Who would have thought universities would be so allergic to the spirit of critical inquiry? More than two months ago, Andrew Norton of the Grattan Institute released his Graduate Winners paper questioning whether the government should subsidise the cost of university degrees that lead to high-paying jobs.

Norton asks a worthwhile and fundamental question: is the $6 billion that government spends each year subsidising university degrees justified? It is a complex question with a range of complex answers.

Norton’s particular answer is that for many students this public expenditure is not justified because they would still have ample financial incentive to study even if the subsidy was withdrawn and they paid more in university fees. The return they would receive through extra lifetime income would still make higher education an attractive investment.

Norton arrives at this answer with careful arguments based on detailed research, and he is not easily dismissed with a few rhetorical jabs.
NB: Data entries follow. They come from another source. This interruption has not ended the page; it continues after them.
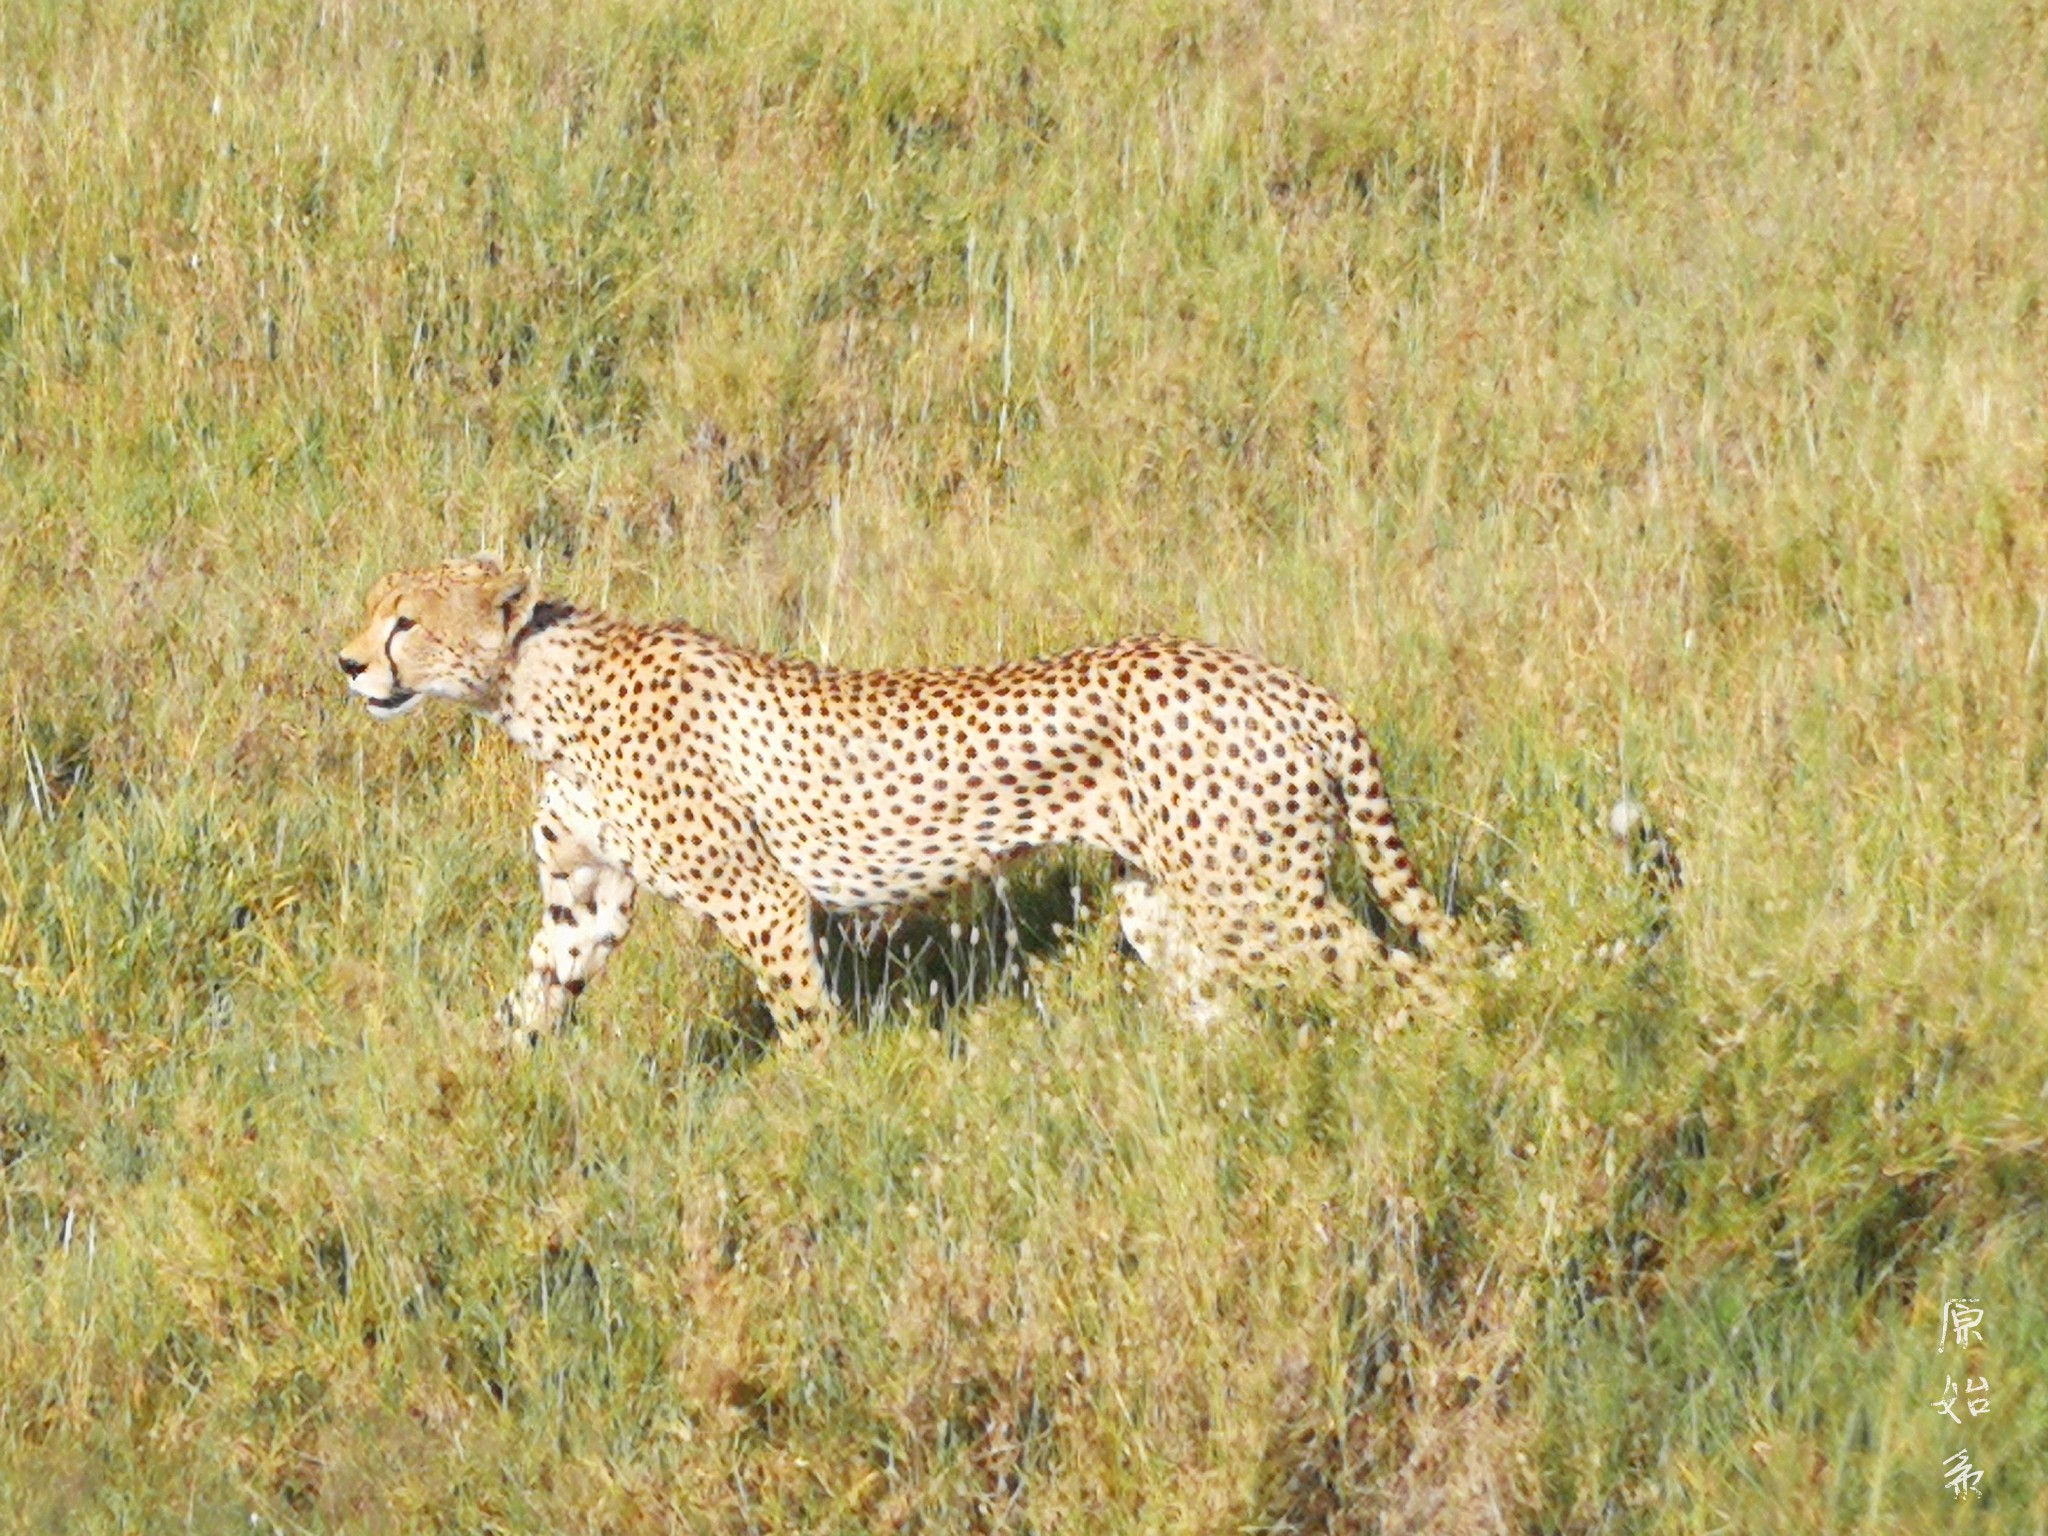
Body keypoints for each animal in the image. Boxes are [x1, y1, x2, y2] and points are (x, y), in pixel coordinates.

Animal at [331, 561, 1458, 1056]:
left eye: (406, 622)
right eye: (374, 609)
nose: (346, 664)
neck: (533, 689)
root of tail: (1290, 684)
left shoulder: (759, 902)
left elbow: (802, 1024)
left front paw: (816, 1118)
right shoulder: (584, 905)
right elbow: (530, 1002)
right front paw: (470, 1101)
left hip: (1257, 896)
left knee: (1415, 982)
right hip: (1167, 902)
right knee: (1223, 1010)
But this did not deter some in the higher education community who evidently reject the idea of critically examining the basis for government funding. Norton was merrily attacked, but the merits of his argument were largely left untouched.

Geoff Sharrock, a specialist in tertiary education at the University of Melbourne, put his finger on it in an article in The Australian earlier this month. Norton’s Graduate Winners, he concludes, is not being countered by its opponents with substantive argument. Rather it is being treated as heresy.

“The allergic reactions it attracts reflect the strength of a common orthodoxy, that the production of public good requires public money,” Sharrock wrote.

Sharrock admits that he is part of the orthodoxy. He works in a senior position as program director for tertiary education leadership and management at the University of Melbourne’s L.H. Martin Institute. He does not support the cuts to university public funding advocated by Norton. “Who in my position would?” he says.

But he appeals to the higher education community to use reason, rather than rhetoric, to refute him.

Since Sharrock wrote this nearly two weeks ago, another Norton critic has stepped forward. The director of the Education Institute at the University of Canberra, Louise Watson, has offered a more comprehensive response to Norton. Watson was a member of the panel that wrote the Higher Education Base Funding Review, handed to the federal government a year ago.

She has a number of criticisms of Norton. One of them is that she believes it doesn’t work to distinguish between high-income earning graduates and low-income earning graduates on the basis of the discipline they study. Norton looks at high-income earners, for example dentists, and concludes that they would still study dentistry even if they paid the full cost of their course because the financial return is so great. So why subsidise them?

Norton draws his figures from Watson’s Base Funding Review, which asked the Centre for Labour Market Research to estimate the rates of return to graduates in different professional disciplines.

While dentists make 17 per cent to 20 per cent annual return on their investment in education, teachers make 10 per cent to 11 per cent and graduates of visual and performing arts courses get, on average, a negative return because their earnings don’t, as a rule, cover the cost of their university course.

Norton uses these outcomes to judge whether students would still be willing to study a particular course if the government subsidy was withdrawn. If the return is sufficient, he believes that the course will still be in demand. Watson reiterates that the Base Funding Review rejected this approach because of differences in students’ individual circumstances within a particular discipline. For example, there are rich law graduates and poor law graduates, and if the subsidy for law is withdrawn on the grounds that the average lawyer earns plenty, the poor ones will be penalised.

Law courses illustrate the difference in approach between Norton’s plan and the approach taken in the Base Funding Review advocated by Watson.

Norton would have law students pay more for their course, but not that much more because they already pay 84 per cent of the cost of a law degree and paying 100 per cent is not a huge additional impost.

But the Base Funding Review recommends that the government should not try to vary the price of university courses according to the incomes that graduates are likely to receive in different professions.

Instead it urges the government to base the price on the cost of providing the course, with a goal of asking students to pay 40 per cent. This means that law students will pay much less, but the Base Funding Review recommends this be phased in slowly.

It is important to note that Norton does not reject public funding of university courses, but he argues it is only justified if there is market failure and a public subsidy is needed to produce public benefits that would not otherwise occur. He spends a lot of time in his report analysing ways of measuring public benefits. He ends up advocating that about half of the public subsidy for higher education degrees, about $3 billion, be progressively withdrawn.

For her part, Watson questions much of the methodology Norton uses to calculate public benefits. There is not the space here to analyse these arguments, but her paper is available at the Education Institute website. It is a good start at initiating the debate which should take place on this issue.

Norton is not going to go away. This is only the first of many challenging reports he will certainly write from his position at the Grattan Institute. In the higher education sector it’s time to get into a state of extreme readiness for some serious policy discussions.